The most common diagnosis was influenza (n = 12) followed by SFG rickettsial infection (n = 5), dengue fever (n = 3), leptospirosis (n = 2), Q fever (n = 1), and rickettsial infection caused by O. tsutsugamushi (n = 1). A positive serologic result added a co-infection to 23 patients with a diagnosis of illness other than unknown fever; these co-infections were influenza (n = 14), dengue fever (n = 3), typhus group rickettsial infections (n = 2), SFG rickettsial infection (n = 2), leptospirosis (n = 1), and chikungunya fever (n = 1). All infections diagnosed by additional blinded serologic analysis were mild and self-limiting, and the main symptom was fever without typical clinical signs. Fever of unknown etiology was diagnosed in 24% and influenza in 9% of the patients with additional serologic analysis, compared with 35% and 4%, respectively, in the group with routine investigations only (Table 2).

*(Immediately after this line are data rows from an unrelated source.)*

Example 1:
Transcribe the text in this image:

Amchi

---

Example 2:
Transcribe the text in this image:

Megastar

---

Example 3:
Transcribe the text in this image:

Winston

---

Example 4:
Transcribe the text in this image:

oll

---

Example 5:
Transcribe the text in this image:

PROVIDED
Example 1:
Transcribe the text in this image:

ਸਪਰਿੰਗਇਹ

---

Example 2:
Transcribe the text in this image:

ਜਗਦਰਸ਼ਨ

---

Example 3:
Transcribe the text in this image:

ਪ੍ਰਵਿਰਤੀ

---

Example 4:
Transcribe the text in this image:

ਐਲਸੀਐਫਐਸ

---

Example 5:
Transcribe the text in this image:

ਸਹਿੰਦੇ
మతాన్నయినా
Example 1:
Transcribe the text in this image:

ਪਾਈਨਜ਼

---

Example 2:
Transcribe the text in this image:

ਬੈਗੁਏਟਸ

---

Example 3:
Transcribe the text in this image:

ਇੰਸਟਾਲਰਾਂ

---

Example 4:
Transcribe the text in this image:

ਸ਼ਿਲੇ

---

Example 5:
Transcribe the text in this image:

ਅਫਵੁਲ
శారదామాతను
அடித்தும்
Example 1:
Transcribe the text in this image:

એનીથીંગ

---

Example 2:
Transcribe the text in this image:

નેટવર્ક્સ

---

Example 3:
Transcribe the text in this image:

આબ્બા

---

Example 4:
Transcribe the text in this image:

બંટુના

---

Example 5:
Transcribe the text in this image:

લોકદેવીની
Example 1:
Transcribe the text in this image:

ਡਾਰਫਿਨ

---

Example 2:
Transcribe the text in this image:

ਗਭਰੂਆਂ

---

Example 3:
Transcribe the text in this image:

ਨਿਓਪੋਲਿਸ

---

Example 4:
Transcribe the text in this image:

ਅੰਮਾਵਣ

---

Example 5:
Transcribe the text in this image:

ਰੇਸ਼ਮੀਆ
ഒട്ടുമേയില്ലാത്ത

Thirty-six patients in the prospectively included group (n = 514) had influenza diagnosed by both routine examination and additional serologic analysis. Eighteen of the 36 became ill with fever either just before returning to Sweden or within 1 day of arrival, indicating that they acquired the infection abroad; 5 had been home 1–2 days, indicating that the infection could have been acquired either during travel or after the return; and 13 patients had returned from travel >3 days before falling ill with fever, indicating that they most likely became infected in Sweden. Twenty-five of the 36 influenza patients had verified influenza A infection, and 11 had influenza B infection. Nine (25%) patients became ill after returning from a trip occurring well outside the influenza season of the northern hemisphere; 7 had visited Africa, and 2 had traveled to Asia.

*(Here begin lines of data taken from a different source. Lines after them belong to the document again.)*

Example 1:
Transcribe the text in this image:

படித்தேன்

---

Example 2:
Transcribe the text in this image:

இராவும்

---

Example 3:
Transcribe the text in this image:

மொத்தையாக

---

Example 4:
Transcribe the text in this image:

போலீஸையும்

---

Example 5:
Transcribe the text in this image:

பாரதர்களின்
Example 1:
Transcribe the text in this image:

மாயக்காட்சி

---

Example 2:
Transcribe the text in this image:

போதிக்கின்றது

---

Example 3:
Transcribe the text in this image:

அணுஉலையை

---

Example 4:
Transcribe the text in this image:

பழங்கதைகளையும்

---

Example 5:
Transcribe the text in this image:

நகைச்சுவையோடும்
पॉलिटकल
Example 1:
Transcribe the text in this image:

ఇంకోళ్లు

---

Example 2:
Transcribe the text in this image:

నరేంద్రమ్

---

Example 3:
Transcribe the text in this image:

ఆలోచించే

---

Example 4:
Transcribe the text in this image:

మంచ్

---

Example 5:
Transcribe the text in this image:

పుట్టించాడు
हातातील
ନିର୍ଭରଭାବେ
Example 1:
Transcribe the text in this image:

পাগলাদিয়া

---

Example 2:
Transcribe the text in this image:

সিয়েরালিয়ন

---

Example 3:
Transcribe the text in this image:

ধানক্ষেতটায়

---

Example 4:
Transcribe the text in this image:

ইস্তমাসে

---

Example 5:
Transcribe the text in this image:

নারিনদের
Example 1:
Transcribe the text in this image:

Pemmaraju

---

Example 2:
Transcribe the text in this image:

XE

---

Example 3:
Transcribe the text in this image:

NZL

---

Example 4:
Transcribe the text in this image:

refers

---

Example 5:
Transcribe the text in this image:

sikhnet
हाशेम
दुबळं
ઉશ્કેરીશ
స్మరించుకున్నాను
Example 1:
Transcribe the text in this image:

Influenza is often missed in routine diagnostics of febrile travelers. Our findings highlight the role of travel in the global spread of influenza and corroborate the findings of influenza in travelers by others (12,13). Apart from influenza, the most common diseases missed in routine investigations were rickettsial infections, dengue fever, and leptospirosis. Our study adds a new approach by using a systematic collection of paired sera. The retrospective case finding is not fully comparable with the prospective inclusion of patients, and we are missing some retrospective data on type and length of travel. These missing data are, to some extent, compensated by a careful retrospective review of all 918 patients’ files, the finding that the characteristics of the 2 groups are similar, and the similarity of the routine investigations for both groups.

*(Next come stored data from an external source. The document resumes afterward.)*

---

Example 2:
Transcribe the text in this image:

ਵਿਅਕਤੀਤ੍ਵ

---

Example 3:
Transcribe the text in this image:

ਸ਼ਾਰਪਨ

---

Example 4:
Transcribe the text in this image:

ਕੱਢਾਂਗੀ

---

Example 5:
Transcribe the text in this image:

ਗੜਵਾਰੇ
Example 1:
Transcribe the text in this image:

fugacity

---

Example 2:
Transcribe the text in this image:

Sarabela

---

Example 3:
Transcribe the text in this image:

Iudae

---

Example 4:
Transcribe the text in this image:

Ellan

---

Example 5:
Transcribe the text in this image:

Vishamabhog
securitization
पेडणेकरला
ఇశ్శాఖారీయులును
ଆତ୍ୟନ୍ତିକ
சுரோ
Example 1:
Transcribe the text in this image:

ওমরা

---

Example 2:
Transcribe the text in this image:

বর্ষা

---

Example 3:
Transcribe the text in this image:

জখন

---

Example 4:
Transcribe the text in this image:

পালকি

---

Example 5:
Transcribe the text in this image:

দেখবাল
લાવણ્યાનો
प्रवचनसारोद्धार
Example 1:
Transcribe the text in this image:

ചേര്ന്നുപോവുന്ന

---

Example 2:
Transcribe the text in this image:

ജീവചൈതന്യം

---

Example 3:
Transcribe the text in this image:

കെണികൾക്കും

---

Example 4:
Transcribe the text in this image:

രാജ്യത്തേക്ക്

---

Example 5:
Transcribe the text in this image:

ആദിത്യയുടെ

Additional blinded serologic analyses were performed by using the same method in the same laboratories. The proportion of final diagnoses with fever of unknown etiology was high compared with that of other studies, even after results of the additional serologic analysis (1–8,11). This large proportion of fever with unknown etiology may be explained by the unselected study population in a hospital setting and by a high patient turnover; febrile travelers with a negative malaria film and in good clinical condition are often sent home without extensive investigations or follow up.

To estimate the number of nasopharyngeal swabs taken as a routine test, we retrospectively reviewed a sample of 217 patient files and found that 31 (14%) had been tested for influenza; 6 of those tests yielded positive results. Age, gender ratio, destinations, duration of travel, and hospitalization rates were similar to those of recent studies (3,7,8). The finding of undiagnosed rickettsial infections shows that symptoms are often nonspecific, and serologic response often delayed (14).

Our results indicate that leptospirosis is an underestimated cause of fever in returned travelers and is not only related to extreme sports (15). The relatively low frequency of additional rickettsial infections, dengue, and leptospirosis indicates that paired sera should not be routinely recommended without a specific clinical suspicion. However, this study supports the theory that diseases with classic clinical findings according to text books can also manifest as fever only. Influenza should always, in all seasons, be considered when diagnosing illness in returning febrile travelers.